__RECORDS SHOWN__.

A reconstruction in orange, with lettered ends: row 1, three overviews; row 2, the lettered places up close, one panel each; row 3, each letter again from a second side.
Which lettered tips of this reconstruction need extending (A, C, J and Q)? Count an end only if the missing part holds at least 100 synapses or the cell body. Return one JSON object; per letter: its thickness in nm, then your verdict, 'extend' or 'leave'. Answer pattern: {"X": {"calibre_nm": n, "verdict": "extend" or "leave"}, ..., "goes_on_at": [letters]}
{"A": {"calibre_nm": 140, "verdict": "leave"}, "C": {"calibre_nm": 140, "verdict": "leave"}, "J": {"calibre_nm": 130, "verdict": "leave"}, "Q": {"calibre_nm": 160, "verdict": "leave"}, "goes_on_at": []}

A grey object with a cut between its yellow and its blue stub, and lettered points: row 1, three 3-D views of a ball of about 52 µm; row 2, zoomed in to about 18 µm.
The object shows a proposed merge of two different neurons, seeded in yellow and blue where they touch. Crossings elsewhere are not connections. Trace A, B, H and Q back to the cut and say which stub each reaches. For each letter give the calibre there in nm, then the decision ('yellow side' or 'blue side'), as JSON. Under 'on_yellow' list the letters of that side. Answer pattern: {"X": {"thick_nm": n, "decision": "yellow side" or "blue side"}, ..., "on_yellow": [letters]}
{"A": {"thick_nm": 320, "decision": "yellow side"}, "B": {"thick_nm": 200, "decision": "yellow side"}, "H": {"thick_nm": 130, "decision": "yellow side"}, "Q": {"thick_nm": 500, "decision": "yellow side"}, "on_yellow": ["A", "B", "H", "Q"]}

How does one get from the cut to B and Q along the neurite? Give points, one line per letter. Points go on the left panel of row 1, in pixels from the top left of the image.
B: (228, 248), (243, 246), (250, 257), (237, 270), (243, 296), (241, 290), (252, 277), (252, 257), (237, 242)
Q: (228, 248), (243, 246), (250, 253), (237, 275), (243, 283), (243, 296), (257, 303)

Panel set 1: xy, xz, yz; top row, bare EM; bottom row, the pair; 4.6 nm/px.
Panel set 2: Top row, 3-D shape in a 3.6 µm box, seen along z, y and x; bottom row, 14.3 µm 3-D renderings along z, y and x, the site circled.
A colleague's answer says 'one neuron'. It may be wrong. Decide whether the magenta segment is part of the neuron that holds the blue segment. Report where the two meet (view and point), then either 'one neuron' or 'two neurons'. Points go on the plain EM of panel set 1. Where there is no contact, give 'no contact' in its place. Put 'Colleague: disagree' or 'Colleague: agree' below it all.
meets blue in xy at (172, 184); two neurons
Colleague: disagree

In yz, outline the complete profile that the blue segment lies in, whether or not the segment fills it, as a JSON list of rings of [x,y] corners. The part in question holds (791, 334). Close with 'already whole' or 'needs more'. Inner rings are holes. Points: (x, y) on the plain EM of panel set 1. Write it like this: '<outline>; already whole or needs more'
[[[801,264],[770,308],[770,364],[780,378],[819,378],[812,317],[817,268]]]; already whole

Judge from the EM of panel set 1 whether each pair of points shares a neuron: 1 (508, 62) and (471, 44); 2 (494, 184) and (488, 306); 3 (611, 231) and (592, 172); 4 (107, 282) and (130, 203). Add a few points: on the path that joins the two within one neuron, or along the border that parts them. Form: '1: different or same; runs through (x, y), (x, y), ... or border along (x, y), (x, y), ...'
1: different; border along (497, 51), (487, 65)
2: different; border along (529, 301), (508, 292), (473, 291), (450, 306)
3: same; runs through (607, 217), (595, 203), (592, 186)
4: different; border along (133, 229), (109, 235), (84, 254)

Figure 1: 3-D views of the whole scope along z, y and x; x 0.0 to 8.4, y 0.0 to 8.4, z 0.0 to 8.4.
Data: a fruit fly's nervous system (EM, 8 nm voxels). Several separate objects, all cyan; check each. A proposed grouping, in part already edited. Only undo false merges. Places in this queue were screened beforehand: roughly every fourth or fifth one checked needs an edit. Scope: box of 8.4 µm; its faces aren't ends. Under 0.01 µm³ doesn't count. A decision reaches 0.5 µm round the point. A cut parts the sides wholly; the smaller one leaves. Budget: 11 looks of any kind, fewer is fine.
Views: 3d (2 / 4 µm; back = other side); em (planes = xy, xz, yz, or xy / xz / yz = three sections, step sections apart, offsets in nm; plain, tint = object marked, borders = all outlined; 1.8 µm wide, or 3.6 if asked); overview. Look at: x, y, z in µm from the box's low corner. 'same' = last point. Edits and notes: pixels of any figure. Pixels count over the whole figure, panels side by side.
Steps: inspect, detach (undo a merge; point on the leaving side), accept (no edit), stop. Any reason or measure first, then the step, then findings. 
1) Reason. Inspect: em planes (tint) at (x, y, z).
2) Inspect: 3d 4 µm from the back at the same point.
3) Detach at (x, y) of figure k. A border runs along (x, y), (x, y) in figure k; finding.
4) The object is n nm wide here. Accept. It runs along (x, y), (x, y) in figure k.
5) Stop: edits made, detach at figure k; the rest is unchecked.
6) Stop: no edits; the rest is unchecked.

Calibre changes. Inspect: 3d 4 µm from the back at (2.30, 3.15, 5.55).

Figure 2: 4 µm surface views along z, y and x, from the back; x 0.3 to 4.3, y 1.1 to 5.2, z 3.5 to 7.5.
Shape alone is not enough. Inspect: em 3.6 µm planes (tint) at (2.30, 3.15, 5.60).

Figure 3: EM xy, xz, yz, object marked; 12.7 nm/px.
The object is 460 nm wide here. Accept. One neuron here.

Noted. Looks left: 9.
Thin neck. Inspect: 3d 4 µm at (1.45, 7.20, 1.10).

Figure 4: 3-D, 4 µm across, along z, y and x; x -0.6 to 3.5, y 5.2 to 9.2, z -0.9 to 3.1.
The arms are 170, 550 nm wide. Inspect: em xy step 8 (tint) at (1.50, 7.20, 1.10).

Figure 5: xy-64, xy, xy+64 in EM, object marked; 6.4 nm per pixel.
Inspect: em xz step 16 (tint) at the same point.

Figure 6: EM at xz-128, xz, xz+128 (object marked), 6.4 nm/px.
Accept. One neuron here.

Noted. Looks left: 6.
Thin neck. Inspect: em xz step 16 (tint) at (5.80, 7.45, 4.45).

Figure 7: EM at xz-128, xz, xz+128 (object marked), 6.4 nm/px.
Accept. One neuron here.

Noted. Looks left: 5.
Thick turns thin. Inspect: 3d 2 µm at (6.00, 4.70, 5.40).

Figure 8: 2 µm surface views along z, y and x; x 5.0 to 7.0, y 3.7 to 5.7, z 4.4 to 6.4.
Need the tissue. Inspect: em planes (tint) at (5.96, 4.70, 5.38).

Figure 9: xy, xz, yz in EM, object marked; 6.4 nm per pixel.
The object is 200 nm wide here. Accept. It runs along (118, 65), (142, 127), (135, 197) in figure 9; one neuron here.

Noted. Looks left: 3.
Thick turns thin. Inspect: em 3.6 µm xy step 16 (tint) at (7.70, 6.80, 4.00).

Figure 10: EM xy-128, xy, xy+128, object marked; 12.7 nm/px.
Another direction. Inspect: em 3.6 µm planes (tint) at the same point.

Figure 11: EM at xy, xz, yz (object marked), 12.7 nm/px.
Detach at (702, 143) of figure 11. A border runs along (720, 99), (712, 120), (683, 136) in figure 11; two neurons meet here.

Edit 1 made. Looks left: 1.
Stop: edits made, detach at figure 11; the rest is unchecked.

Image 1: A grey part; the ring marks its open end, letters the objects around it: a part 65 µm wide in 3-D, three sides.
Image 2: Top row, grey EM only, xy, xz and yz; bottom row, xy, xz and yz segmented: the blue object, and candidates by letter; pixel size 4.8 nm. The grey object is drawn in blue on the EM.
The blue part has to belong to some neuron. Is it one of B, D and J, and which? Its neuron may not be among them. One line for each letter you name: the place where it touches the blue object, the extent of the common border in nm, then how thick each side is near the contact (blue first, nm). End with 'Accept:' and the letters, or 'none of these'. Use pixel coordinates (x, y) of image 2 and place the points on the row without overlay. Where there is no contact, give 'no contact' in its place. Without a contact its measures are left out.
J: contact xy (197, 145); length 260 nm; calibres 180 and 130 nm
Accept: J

__INSTRUCTIONS FOR THE TASK__. Where the string "grey" appears in a line of the listing, copy that line.

__SOLUTION TO THE EXERCISE__.
A grey object with a cut between its yellow and its blue stub, and lettered points: row 1, three 3-D views of a ball of about 52 µm; row 2, zoomed in to about 18 µm.
Image 1: A grey part; the ring marks its open end, letters the objects around it: a part 65 µm wide in 3-D, three sides.
Image 2: Top row, grey EM only, xy, xz and yz; bottom row, xy, xz and yz segmented: the blue object, and candidates by letter; pixel size 4.8 nm. The grey object is drawn in blue on the EM.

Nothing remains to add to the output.